Marx was wel degelijk ‘down and out’ toen hij in Londen studeerde en schreef aan Das Kapital, dé mijlpaal in de analyse van het kapitalisme. Hij stierf er van uitputting, armoedig en eenzaam. Ik wilde naar zijn graf omdat hij een symboolfiguur is; vanwege de onderstroom in zijn werk, waarmee ik sympathiseer; vanwege de luchtstromen die zijn gedachten in beweging brachten. En ook: vanwege zijn uitgesproken kop. Zonder die baard zou het nooit wat geworden zijn tussen Marx en mij.
Ik stond bij zijn graf en keek vervolgens naar de stenen om hem heen. Naast het pompeuze monument lagen talloze geestverwanten begraven, die zichzelf aanduidden als ‘revolutionair’ of ‘kameraad’ en voormannen en -vrouwen van het socialisme waren geweest, van Zuid-Afrika tot Irak tot de Verenigde Staten van Amerika. Ze hadden hun laatste rustplaats in de nabijheid van hun held gezocht, in alle ‘bescheidenheid’ en daarmee een laatste poging tot het verwerven van een bepaalde status ondernomen. Waardoor ze nu voorgoed in de schaduw lagen van hun held.

donderdag 6 januari 2011

Tijdmachine

Meer dan ‘down and out’ waren we de afgelopen week ‘up and about’ in Londen en Brighton. In Londen verplaatsten we ons gedurende zes dagen vaak met de metro, de Tube. En iedere dag eindigden we in de voorstad Hampstead, waar sinds 1907 het diepst gelegen metrostation van Londen ligt (58,5 meter onder de grond).

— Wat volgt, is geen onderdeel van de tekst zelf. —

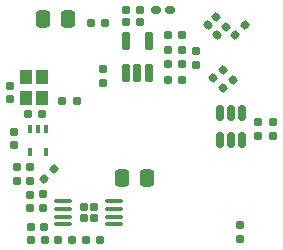
<source format=gbr>
%TF.GenerationSoftware,KiCad,Pcbnew,8.0.0*%
%TF.CreationDate,2024-03-24T11:45:01-04:00*%
%TF.ProjectId,sensor,73656e73-6f72-42e6-9b69-6361645f7063,rev?*%
%TF.SameCoordinates,Original*%
%TF.FileFunction,Paste,Top*%
%TF.FilePolarity,Positive*%
%FSLAX46Y46*%
G04 Gerber Fmt 4.6, Leading zero omitted, Abs format (unit mm)*
G04 Created by KiCad (PCBNEW 8.0.0) date 2024-03-24 11:45:01*
%MOMM*%
%LPD*%
G01*
G04 APERTURE LIST*
G04 Aperture macros list*
%AMRoundRect*
0 Rectangle with rounded corners*
0 $1 Rounding radius*
0 $2 $3 $4 $5 $6 $7 $8 $9 X,Y pos of 4 corners*
0 Add a 4 corners polygon primitive as box body*
4,1,4,$2,$3,$4,$5,$6,$7,$8,$9,$2,$3,0*
0 Add four circle primitives for the rounded corners*
1,1,$1+$1,$2,$3*
1,1,$1+$1,$4,$5*
1,1,$1+$1,$6,$7*
1,1,$1+$1,$8,$9*
0 Add four rect primitives between the rounded corners*
20,1,$1+$1,$2,$3,$4,$5,0*
20,1,$1+$1,$4,$5,$6,$7,0*
20,1,$1+$1,$6,$7,$8,$9,0*
20,1,$1+$1,$8,$9,$2,$3,0*%
G04 Aperture macros list end*
%ADD10RoundRect,0.160000X0.197500X0.160000X-0.197500X0.160000X-0.197500X-0.160000X0.197500X-0.160000X0*%
%ADD11RoundRect,0.160000X0.252791X-0.026517X-0.026517X0.252791X-0.252791X0.026517X0.026517X-0.252791X0*%
%ADD12RoundRect,0.155000X0.155000X-0.212500X0.155000X0.212500X-0.155000X0.212500X-0.155000X-0.212500X0*%
%ADD13R,1.000000X1.150000*%
%ADD14RoundRect,0.160000X-0.197500X-0.160000X0.197500X-0.160000X0.197500X0.160000X-0.197500X0.160000X0*%
%ADD15RoundRect,0.160000X0.026517X0.252791X-0.252791X-0.026517X-0.026517X-0.252791X0.252791X0.026517X0*%
%ADD16RoundRect,0.155000X-0.212500X-0.155000X0.212500X-0.155000X0.212500X0.155000X-0.212500X0.155000X0*%
%ADD17RoundRect,0.160000X0.160000X-0.197500X0.160000X0.197500X-0.160000X0.197500X-0.160000X-0.197500X0*%
%ADD18RoundRect,0.160000X-0.160000X0.197500X-0.160000X-0.197500X0.160000X-0.197500X0.160000X0.197500X0*%
%ADD19RoundRect,0.155000X-0.155000X0.212500X-0.155000X-0.212500X0.155000X-0.212500X0.155000X0.212500X0*%
%ADD20RoundRect,0.150000X-0.150000X0.512500X-0.150000X-0.512500X0.150000X-0.512500X0.150000X0.512500X0*%
%ADD21RoundRect,0.160000X0.222500X0.160000X-0.222500X0.160000X-0.222500X-0.160000X0.222500X-0.160000X0*%
%ADD22RoundRect,0.155000X0.259862X-0.040659X-0.040659X0.259862X-0.259862X0.040659X0.040659X-0.259862X0*%
%ADD23RoundRect,0.170000X-0.170000X-0.210000X0.170000X-0.210000X0.170000X0.210000X-0.170000X0.210000X0*%
%ADD24RoundRect,0.100000X-0.625000X-0.100000X0.625000X-0.100000X0.625000X0.100000X-0.625000X0.100000X0*%
%ADD25RoundRect,0.162500X0.162500X-0.617500X0.162500X0.617500X-0.162500X0.617500X-0.162500X-0.617500X0*%
%ADD26RoundRect,0.250000X0.337500X0.475000X-0.337500X0.475000X-0.337500X-0.475000X0.337500X-0.475000X0*%
%ADD27RoundRect,0.155000X0.212500X0.155000X-0.212500X0.155000X-0.212500X-0.155000X0.212500X-0.155000X0*%
%ADD28RoundRect,0.100000X-0.100000X0.225000X-0.100000X-0.225000X0.100000X-0.225000X0.100000X0.225000X0*%
%ADD29RoundRect,0.160000X-0.252791X0.026517X0.026517X-0.252791X0.252791X-0.026517X-0.026517X0.252791X0*%
G04 APERTURE END LIST*
D10*
%TO.C,R7*%
X93997500Y-66700000D03*
X92802500Y-66700000D03*
%TD*%
D11*
%TO.C,R16*%
X97722496Y-63522496D03*
X96877504Y-62677504D03*
%TD*%
D12*
%TO.C,C5*%
X95202500Y-66735000D03*
X95202500Y-65600000D03*
%TD*%
%TO.C,C6*%
X79800000Y-73535000D03*
X79800000Y-72400000D03*
%TD*%
D13*
%TO.C,X1*%
X80800000Y-67800000D03*
X80800000Y-69550000D03*
X82200000Y-69550000D03*
X82200000Y-67800000D03*
%TD*%
D14*
%TO.C,R17*%
X89305000Y-62100000D03*
X90500000Y-62100000D03*
%TD*%
%TO.C,R18*%
X83905000Y-69800000D03*
X85100000Y-69800000D03*
%TD*%
D15*
%TO.C,R15*%
X99322496Y-63377504D03*
X98477504Y-64222496D03*
%TD*%
D10*
%TO.C,R11*%
X84697500Y-81600000D03*
X83502500Y-81600000D03*
%TD*%
D16*
%TO.C,C1*%
X85932500Y-81600000D03*
X87067500Y-81600000D03*
%TD*%
D17*
%TO.C,R2*%
X82300000Y-78897500D03*
X82300000Y-77702500D03*
%TD*%
D18*
%TO.C,R1*%
X81200000Y-75402500D03*
X81200000Y-76597500D03*
%TD*%
D19*
%TO.C,C2*%
X79500000Y-68532500D03*
X79500000Y-69667500D03*
%TD*%
D20*
%TO.C,U2*%
X99137500Y-70825000D03*
X98187500Y-70825000D03*
X97237500Y-70825000D03*
X97237500Y-73100000D03*
X98187500Y-73100000D03*
X99137500Y-73100000D03*
%TD*%
D17*
%TO.C,R4*%
X98900000Y-81497500D03*
X98900000Y-80302500D03*
%TD*%
D21*
%TO.C,D1*%
X92972500Y-62100000D03*
X91827500Y-62100000D03*
%TD*%
D19*
%TO.C,C4*%
X81200000Y-77765000D03*
X81200000Y-78900000D03*
%TD*%
D16*
%TO.C,C15*%
X89302500Y-63100000D03*
X90437500Y-63100000D03*
%TD*%
D11*
%TO.C,R5*%
X97524996Y-68722496D03*
X96680004Y-67877504D03*
%TD*%
D22*
%TO.C,C16*%
X97000000Y-64200000D03*
X96197434Y-63397434D03*
%TD*%
D12*
%TO.C,C13*%
X101700000Y-72735000D03*
X101700000Y-71600000D03*
%TD*%
%TO.C,C7*%
X100500000Y-72735000D03*
X100500000Y-71600000D03*
%TD*%
D15*
%TO.C,R3*%
X83222496Y-75577504D03*
X82377504Y-76422496D03*
%TD*%
D12*
%TO.C,C3*%
X80100000Y-76567500D03*
X80100000Y-75432500D03*
%TD*%
D10*
%TO.C,R10*%
X94002500Y-68000000D03*
X92807500Y-68000000D03*
%TD*%
D14*
%TO.C,R8*%
X92805000Y-65500000D03*
X94000000Y-65500000D03*
%TD*%
D19*
%TO.C,C14*%
X87300000Y-67132500D03*
X87300000Y-68267500D03*
%TD*%
D23*
%TO.C,U1*%
X85700000Y-78800000D03*
X85700000Y-79740000D03*
X86540000Y-78800000D03*
X86540000Y-79740000D03*
D24*
X83970000Y-78295000D03*
X83970000Y-78945000D03*
X83970000Y-79595000D03*
X83970000Y-80245000D03*
X88270000Y-80245000D03*
X88270000Y-79595000D03*
X88270000Y-78945000D03*
X88270000Y-78295000D03*
%TD*%
D25*
%TO.C,U4*%
X89302500Y-67400000D03*
X90252500Y-67400000D03*
X91202500Y-67400000D03*
X91202500Y-64700000D03*
X89302500Y-64700000D03*
%TD*%
D14*
%TO.C,R13*%
X86305000Y-63200000D03*
X87500000Y-63200000D03*
%TD*%
D26*
%TO.C,C11*%
X84337500Y-62900000D03*
X82262500Y-62900000D03*
%TD*%
D10*
%TO.C,R12*%
X82397500Y-81600000D03*
X81202500Y-81600000D03*
%TD*%
D27*
%TO.C,C10*%
X82367500Y-80500000D03*
X81232500Y-80500000D03*
%TD*%
D28*
%TO.C,U3*%
X82500000Y-72200000D03*
X81850000Y-72200000D03*
X81200000Y-72200000D03*
X81200000Y-74100000D03*
X82500000Y-74100000D03*
%TD*%
D29*
%TO.C,R6*%
X97480004Y-67177504D03*
X98324996Y-68022496D03*
%TD*%
D10*
%TO.C,R14*%
X82195000Y-70900000D03*
X81000000Y-70900000D03*
%TD*%
D14*
%TO.C,R9*%
X92807500Y-64200000D03*
X94002500Y-64200000D03*
%TD*%
D26*
%TO.C,C12*%
X91037500Y-76300000D03*
X88962500Y-76300000D03*
%TD*%
M02*

</source>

Zoals bekend is het metrosysteem in Londen het oudste ter wereld (sinds 1863), en de kleine, gebogen gangenstelsels van de oudste stations zagen er, met hun genagelde staal, gietijzeren hekwerken en met prachtig, geornamenteerd, keramisch werk betegelde wanden, ronduit fantastisch uit. Sterker nog: ze brachten me door hun futuristische karakter, maar stammend uit begin vorige eeuw, enigszins in verwarring. Veel meer dan de stations en de onderaardse gangen van de U-bahn in Berlijn bijvoorbeeld, deden ze aan het interieur van een ruimteschip denken – dat dus al een eeuw eerder gebouwd was. Iedere keer weer was het alsof ik me ondergronds in een tijdmachine bevond.